About this task>
Your answer should be the records again, unchanged in wording and free of images.

Entries provided>

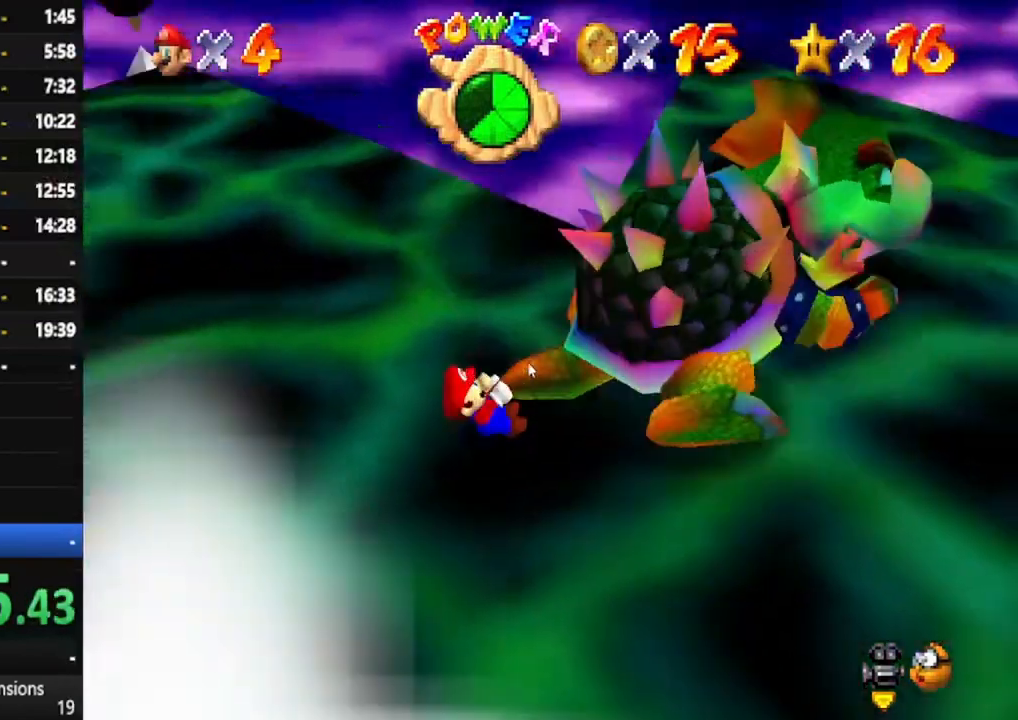
{"dt_ms": 500, "buttons": [], "left_stick": "up-right", "right_stick": "center", "events": [[83, "left_stick", "right"], [167, "left_stick", "up"], [283, "left_stick", "left"], [367, "left_stick", "down"], [483, "left_stick", "up-right"]]}
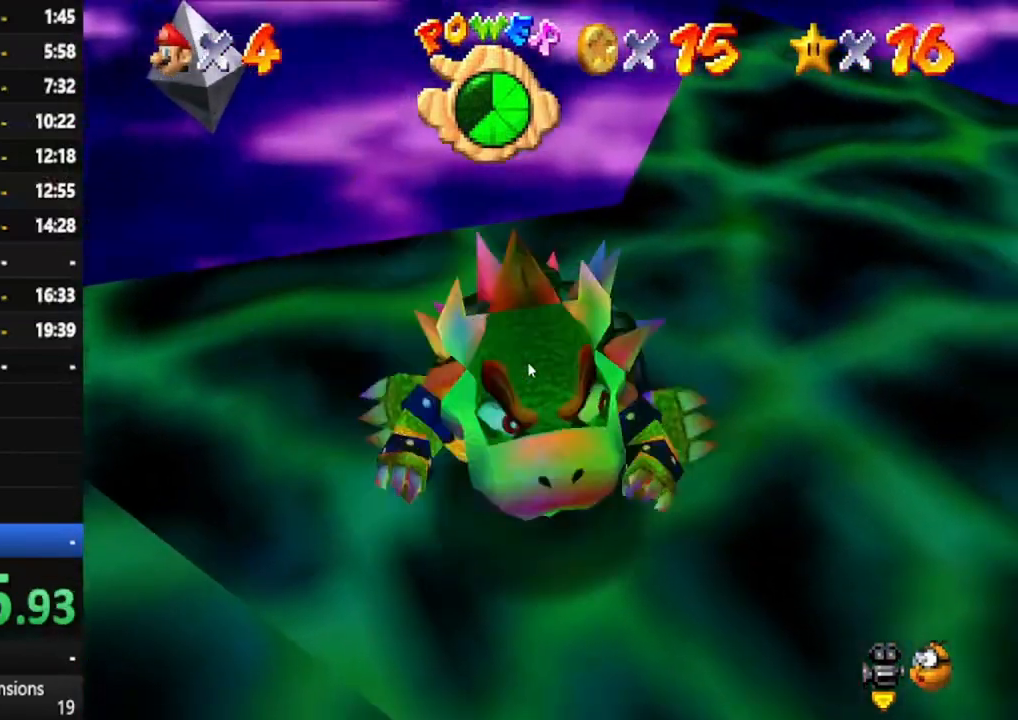
{"dt_ms": 500, "buttons": [], "left_stick": "left", "right_stick": "center", "events": [[33, "left_stick", "up"], [133, "left_stick", "left"], [233, "left_stick", "down"], [267, "right_stick", "right"], [300, "left_stick", "right"], [367, "right_stick", "center"], [417, "left_stick", "up"], [483, "left_stick", "left"]]}
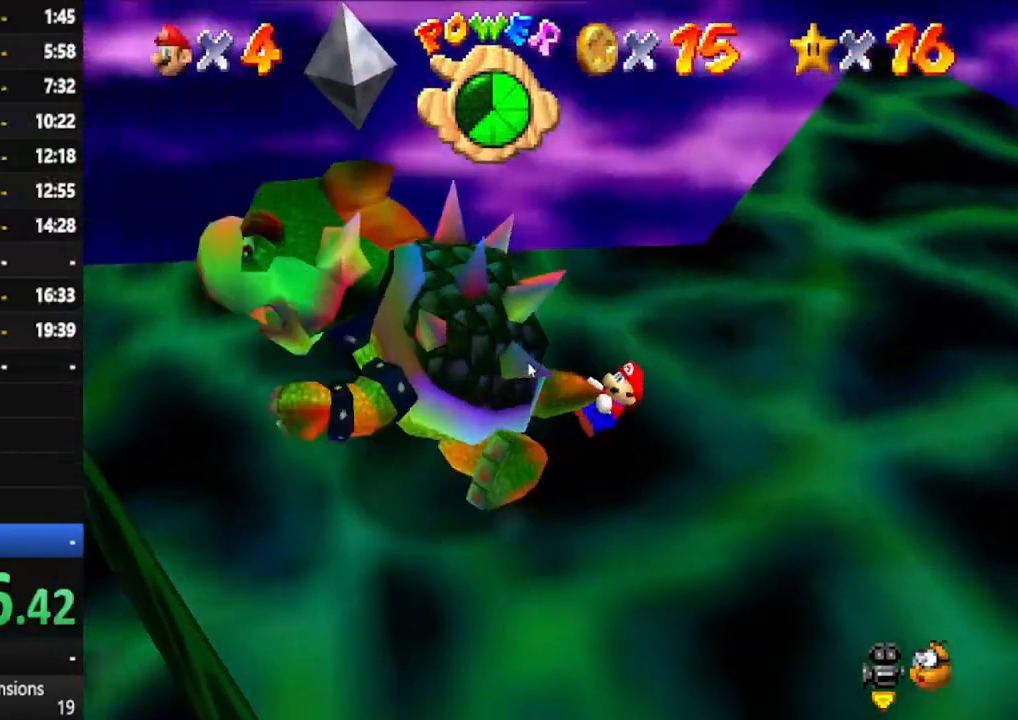
{"dt_ms": 500, "buttons": [], "left_stick": "up", "right_stick": "down", "events": [[67, "left_stick", "down"], [167, "left_stick", "right"], [283, "left_stick", "up"], [350, "right_stick", "down"]]}
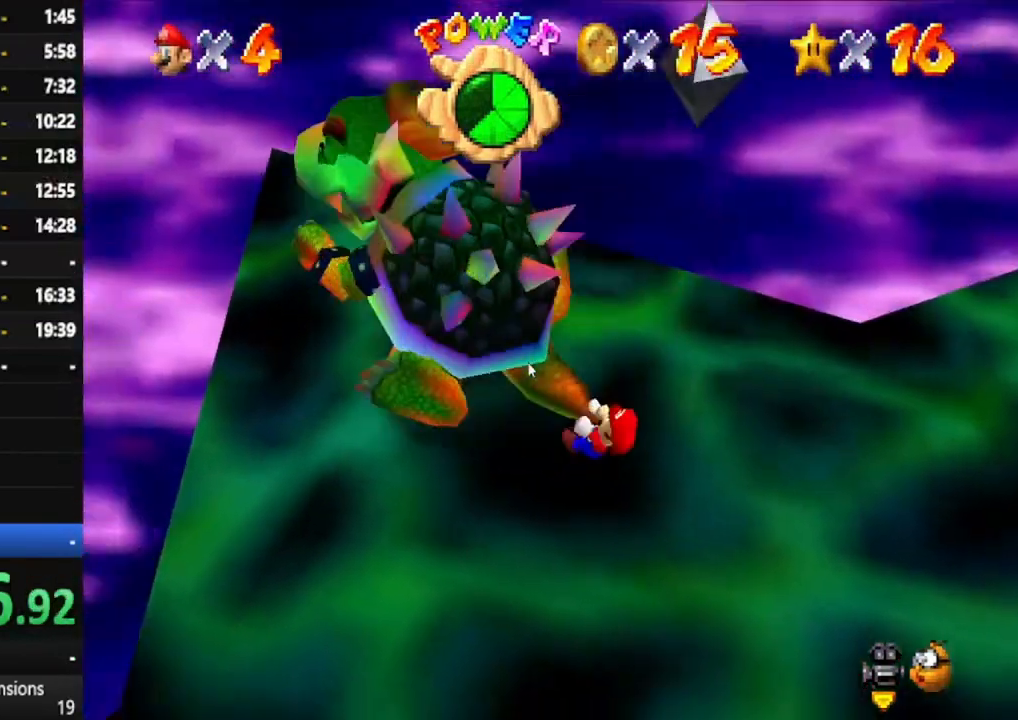
{"dt_ms": 500, "buttons": [], "left_stick": "up", "right_stick": "center", "events": [[17, "right_stick", "center"], [100, "left_stick", "right"], [183, "left_stick", "down-right"], [450, "left_stick", "up"]]}
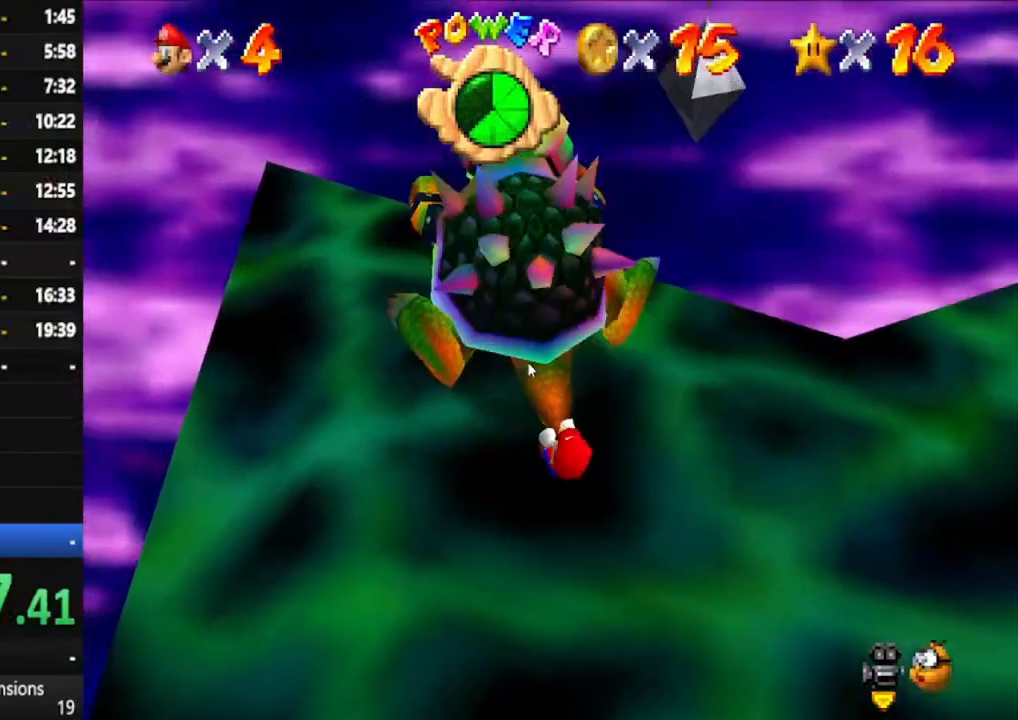
{"dt_ms": 500, "buttons": [], "left_stick": "up", "right_stick": "center", "events": [[100, "left_stick", "left"], [217, "left_stick", "down"], [317, "left_stick", "right"], [417, "left_stick", "up"]]}
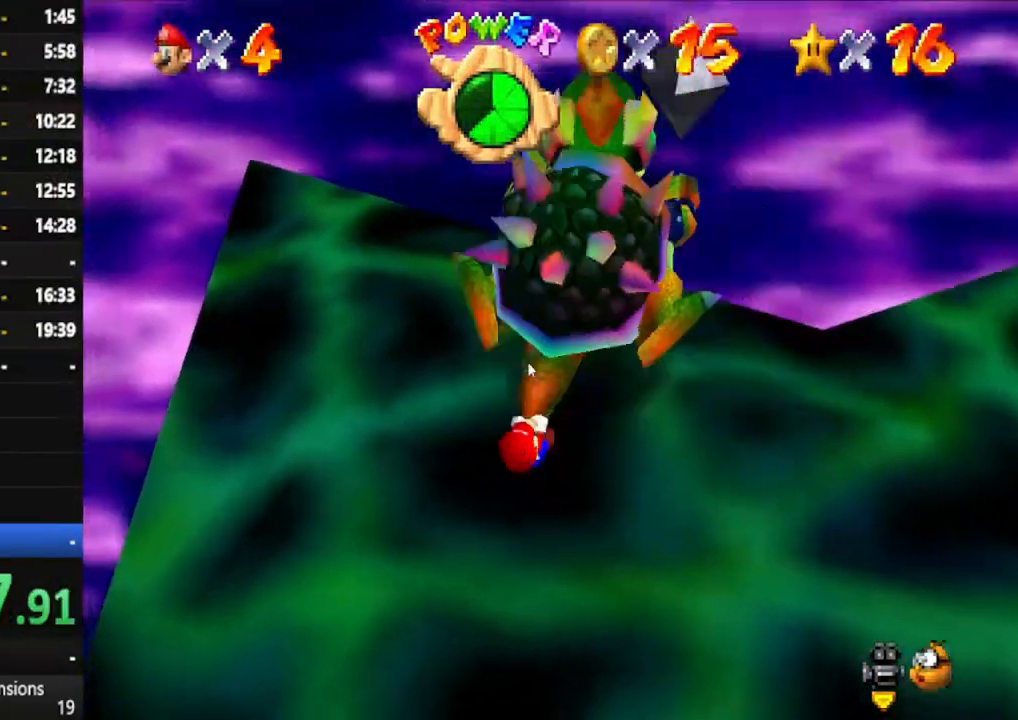
{"dt_ms": 500, "buttons": [], "left_stick": "up-left", "right_stick": "center", "events": [[33, "left_stick", "left"], [133, "left_stick", "down"], [150, "right_stick", "up"], [300, "left_stick", "right"], [367, "right_stick", "center"], [383, "left_stick", "up"], [467, "left_stick", "up-left"]]}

Response to this task>
{"dt_ms": 500, "buttons": [], "left_stick": "up-right", "right_stick": "center", "events": [[83, "left_stick", "right"], [167, "left_stick", "up"], [283, "left_stick", "left"], [367, "left_stick", "down"], [483, "left_stick", "up-right"]]}
{"dt_ms": 500, "buttons": [], "left_stick": "left", "right_stick": "center", "events": [[33, "left_stick", "up"], [133, "left_stick", "left"], [233, "left_stick", "down"], [267, "right_stick", "right"], [300, "left_stick", "right"], [367, "right_stick", "center"], [417, "left_stick", "up"], [483, "left_stick", "left"]]}
{"dt_ms": 500, "buttons": [], "left_stick": "up", "right_stick": "down", "events": [[67, "left_stick", "down"], [167, "left_stick", "right"], [283, "left_stick", "up"], [350, "right_stick", "down"]]}
{"dt_ms": 500, "buttons": [], "left_stick": "up", "right_stick": "center", "events": [[17, "right_stick", "center"], [100, "left_stick", "right"], [183, "left_stick", "down-right"], [450, "left_stick", "up"]]}
{"dt_ms": 500, "buttons": [], "left_stick": "up", "right_stick": "center", "events": [[100, "left_stick", "left"], [217, "left_stick", "down"], [317, "left_stick", "right"], [417, "left_stick", "up"]]}
{"dt_ms": 500, "buttons": [], "left_stick": "up-left", "right_stick": "center", "events": [[33, "left_stick", "left"], [133, "left_stick", "down"], [150, "right_stick", "up"], [300, "left_stick", "right"], [367, "right_stick", "center"], [383, "left_stick", "up"], [467, "left_stick", "up-left"]]}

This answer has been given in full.